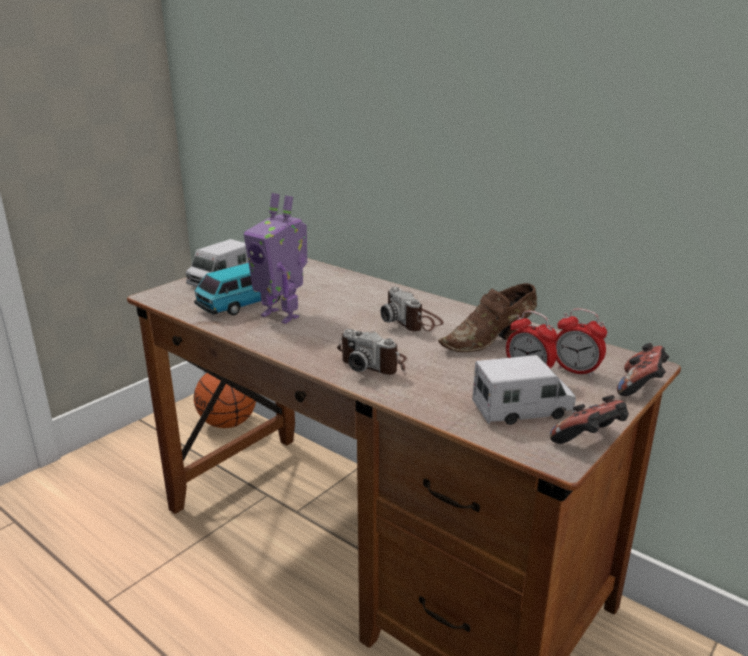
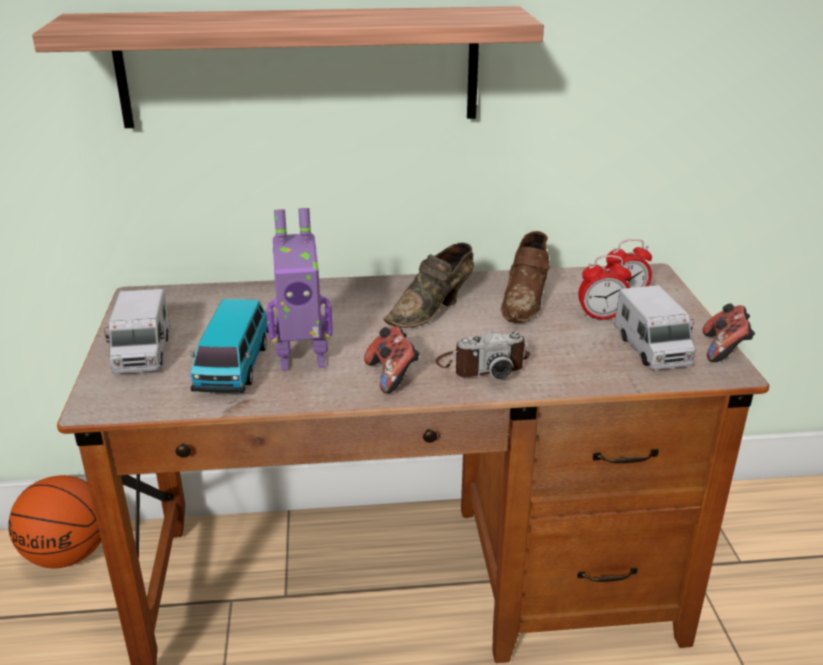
camera: 45 degrees left, 5 degrees up
(387, 107) = (299, 67): none -> shelf
(413, 321) = (433, 310): camera -> brown shoe
(523, 410) = (652, 349): toy truck -> toy truck turned 135 degrees clockwise
(640, 387) = (678, 292): game controller -> game controller (392, 375)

** Exercise details **
Gather from the entries above all lines that include the string "degrees".

** Solution below **
camera: 45 degrees left, 5 degrees up
(523, 410) = (652, 349): toy truck -> toy truck turned 135 degrees clockwise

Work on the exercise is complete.